Declared conflicts of interest and financial gains
- • Jennie Brand-Miller is president of a nonprofit glycemic-index-based food-endorsement program called the Glycemic Index Foundation and the director of the University of Sydney’s GI testing service, SUGiRS. She is a co-author of “The Glucose Revolution” and “The New Glucose Revolution” book series (Marlowe and Co., New York) and “The Low GI Diet” book series (Hachette Australia).
- • Thomas Wolever is the president, the medical director and a scientist at Glycemic Index Laboratories Inc., a contract research organization. He is also president and an owner of Glycaemic Index Testing Inc., which provides services to GI Labs. He receives royalties as co-author of a number of books on GI under the general title of “The Glucose Revolution” and consulting fees from Tamasek Polytechnic for advice related to GI research. In the past three years, he has consulted for McCain Foods Inc. and Bunge.
- • David Jenkins consults with and has accepted funding from numerous food companies and organizations, such as Barilla, Kellogg’s, Quaker Oats, Coca-Cola, The California Strawberry Commission and Agrifoods and Agriculture, Canada. His wife, Alexandra Jenkins, is director and partner with Wolever at the Glycemic Index Laboratories, which tests foods that Jenkins uses in his studies.

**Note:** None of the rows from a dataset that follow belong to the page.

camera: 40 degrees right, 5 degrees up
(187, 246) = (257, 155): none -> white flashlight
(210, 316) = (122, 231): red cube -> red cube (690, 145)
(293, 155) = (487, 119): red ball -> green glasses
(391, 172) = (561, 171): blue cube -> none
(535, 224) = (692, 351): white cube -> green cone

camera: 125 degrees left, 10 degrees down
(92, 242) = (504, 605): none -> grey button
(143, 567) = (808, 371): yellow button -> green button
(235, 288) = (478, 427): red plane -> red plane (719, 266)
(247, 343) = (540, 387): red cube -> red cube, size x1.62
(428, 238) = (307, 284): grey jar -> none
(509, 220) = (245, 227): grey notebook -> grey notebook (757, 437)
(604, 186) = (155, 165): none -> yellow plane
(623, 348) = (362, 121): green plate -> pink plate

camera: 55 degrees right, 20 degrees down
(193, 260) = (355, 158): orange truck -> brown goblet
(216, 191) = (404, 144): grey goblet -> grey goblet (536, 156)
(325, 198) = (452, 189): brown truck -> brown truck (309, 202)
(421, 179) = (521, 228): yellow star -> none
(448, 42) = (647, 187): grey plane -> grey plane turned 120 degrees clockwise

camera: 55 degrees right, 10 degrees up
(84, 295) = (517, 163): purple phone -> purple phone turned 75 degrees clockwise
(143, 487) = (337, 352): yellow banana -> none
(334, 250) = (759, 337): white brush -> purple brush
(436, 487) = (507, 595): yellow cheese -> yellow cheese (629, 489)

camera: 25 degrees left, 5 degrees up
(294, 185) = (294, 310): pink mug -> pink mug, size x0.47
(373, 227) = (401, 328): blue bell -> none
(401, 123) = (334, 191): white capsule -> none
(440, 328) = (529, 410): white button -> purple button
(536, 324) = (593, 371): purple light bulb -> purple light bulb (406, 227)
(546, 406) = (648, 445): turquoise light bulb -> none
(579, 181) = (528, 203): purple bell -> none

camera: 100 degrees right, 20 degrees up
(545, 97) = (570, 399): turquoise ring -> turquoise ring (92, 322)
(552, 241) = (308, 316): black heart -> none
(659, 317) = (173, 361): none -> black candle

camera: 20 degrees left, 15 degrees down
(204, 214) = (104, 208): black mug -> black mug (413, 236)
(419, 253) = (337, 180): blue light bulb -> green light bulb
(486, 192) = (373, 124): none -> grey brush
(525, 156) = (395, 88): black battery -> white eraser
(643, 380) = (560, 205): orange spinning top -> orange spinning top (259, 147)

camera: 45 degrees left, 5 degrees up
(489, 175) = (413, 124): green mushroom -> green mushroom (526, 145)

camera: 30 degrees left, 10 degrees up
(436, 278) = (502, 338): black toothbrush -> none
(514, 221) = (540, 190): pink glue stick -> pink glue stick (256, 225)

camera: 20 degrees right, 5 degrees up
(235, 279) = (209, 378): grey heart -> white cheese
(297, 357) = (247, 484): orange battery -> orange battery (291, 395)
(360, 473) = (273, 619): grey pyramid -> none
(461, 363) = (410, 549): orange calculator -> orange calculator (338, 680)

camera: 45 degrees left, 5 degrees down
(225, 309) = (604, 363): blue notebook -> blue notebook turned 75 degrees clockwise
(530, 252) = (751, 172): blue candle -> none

- • William Whelan has accepted funding for his GI research from the Agatson Foundation, established by Arthur Agatson, who developed the low-carbohydrate South Beach Diet. He also has co-authored a paper on GI with Agatson (IUBMB Life. 62, 637 – 641 (2010)).
- • Alfred Aziz, Joanne Slavin and Allen Taylor declared no conflicts of interest.
Improving the index
Wolever, Brand-Miller and Jenkins say that the arguments that have dogged GI for the past 30 years need to be laid to rest so that the field can move forward. In their view, the criticisms are old and have been refuted by their research. The most important thing now, Wolever says, is making the measurement and application of GI consistent to avoid further obfuscation.
Experts agree that any measure that helps people make better dietary choices is a good one to have. “We acknowledge that carbohydrate-rich foods that result in a lower blood-glucose response or can mitigate the glycemic response after a meal would be beneficial in general,” Aziz says. For this reason, he says, Health Canada is developing a guidance document that sets out the criteria for establishing a health claim that the consumption of a food leads to a reduced glycemic response.
The critics agree with Health Canada’s assessment. “Everybody wants a measure of carbohydrate quality. I get that,” says Slavin. “The glycemic index appears like a good measure.” But the problem is that GI doesn’t distinguish between healthful and junk foods. As Slavin sums it up, “The glycemic index doesn’t really drive the foods we want people to consume more.”